*** Opening of Data provided ***
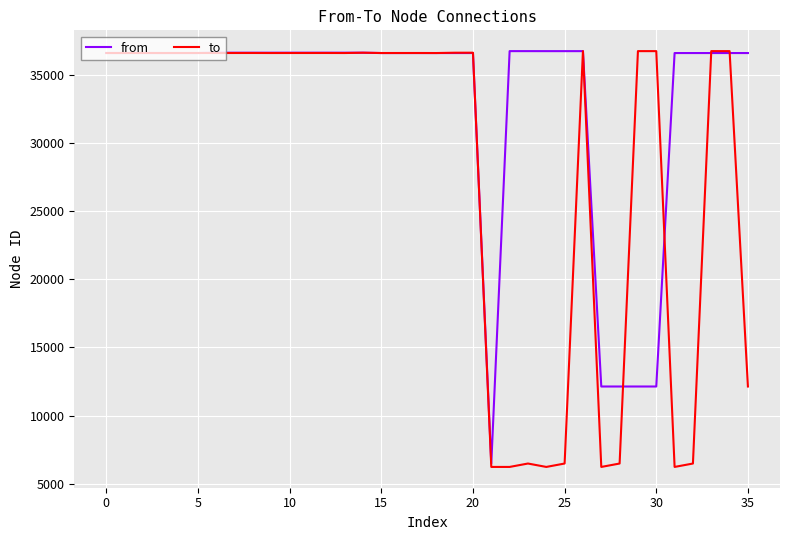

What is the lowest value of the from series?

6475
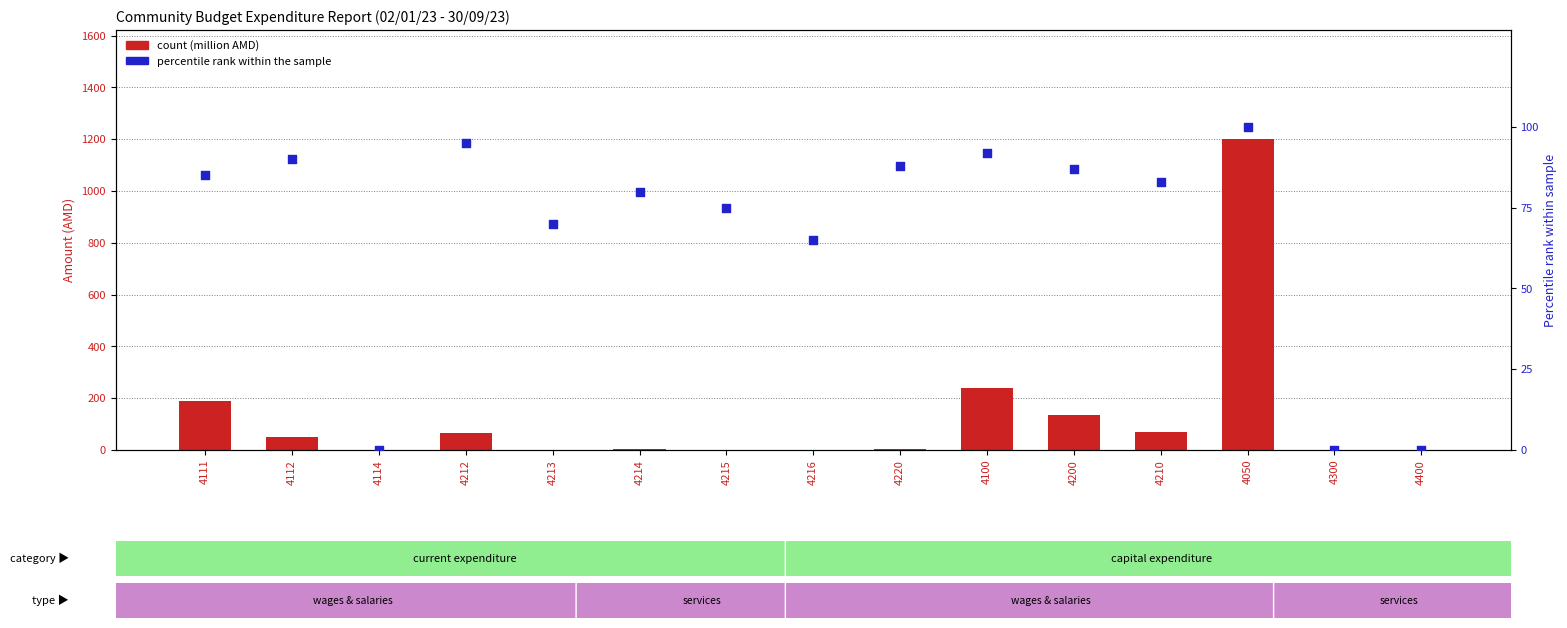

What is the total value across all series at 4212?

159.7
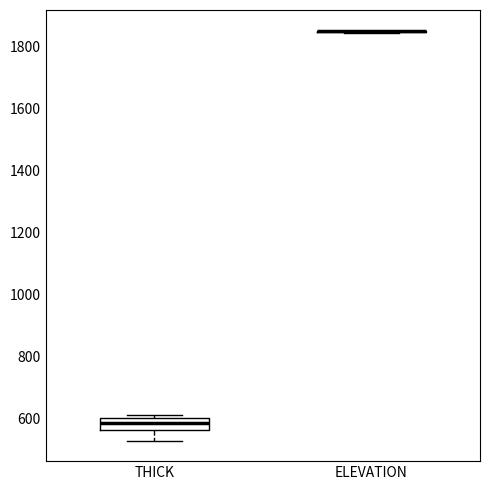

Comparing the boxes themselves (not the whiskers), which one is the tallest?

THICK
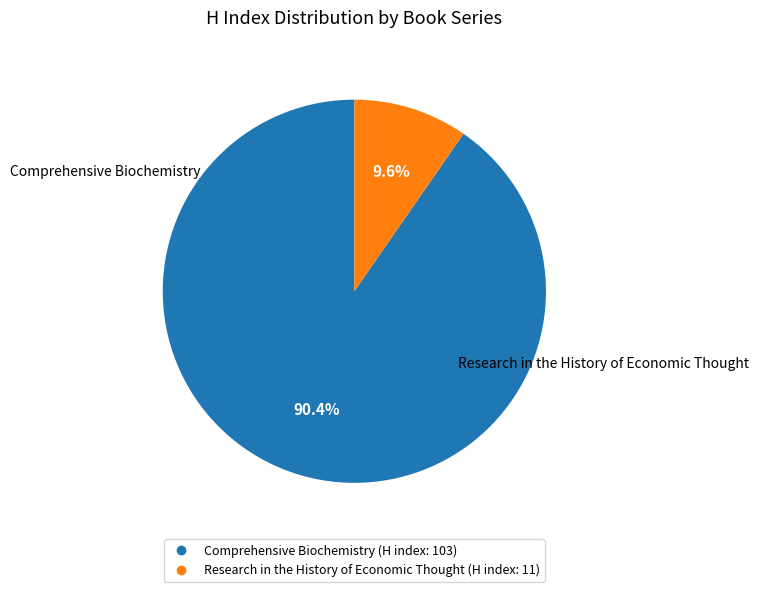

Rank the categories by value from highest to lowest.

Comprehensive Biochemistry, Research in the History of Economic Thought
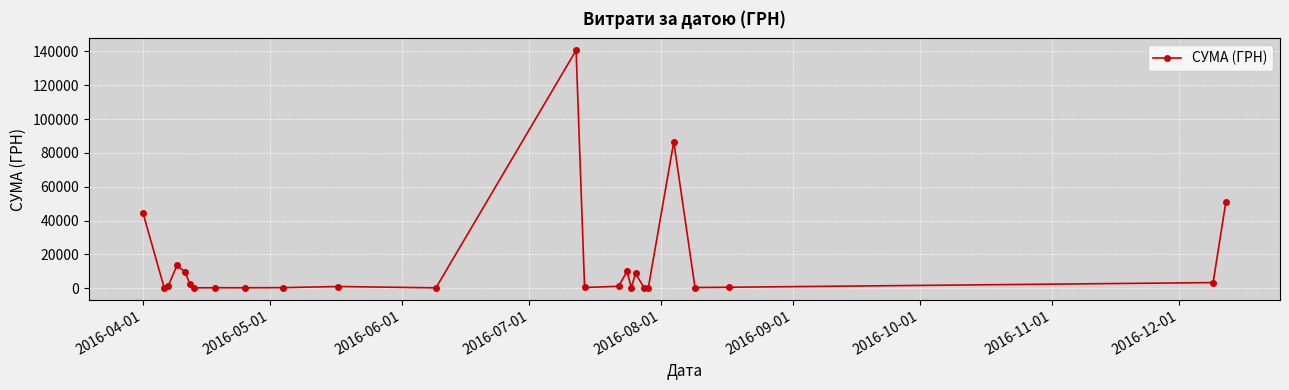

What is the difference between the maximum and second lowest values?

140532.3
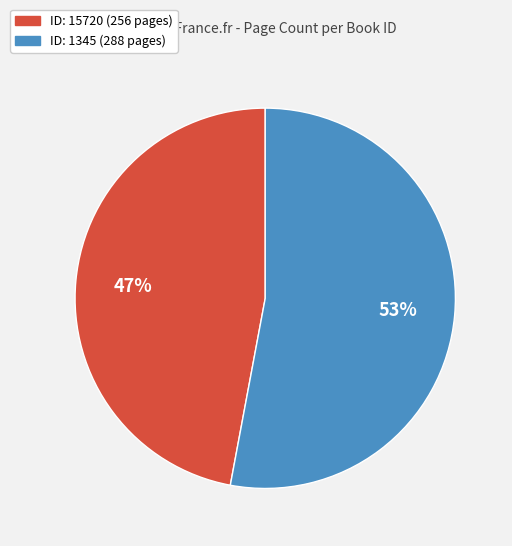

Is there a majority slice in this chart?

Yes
*** Close of Data provided ***
### Work instructions
Extract every line of text from all the records above, reproducing each one word for word, and omit the pictures.

### Exercise output
What is the lowest value of the from series?

6475

What is the total value across all series at 4212?

159.7

Comparing the boxes themselves (not the whiskers), which one is the tallest?

THICK

Rank the categories by value from highest to lowest.

Comprehensive Biochemistry, Research in the History of Economic Thought

What is the difference between the maximum and second lowest values?

140532.3

Is there a majority slice in this chart?

Yes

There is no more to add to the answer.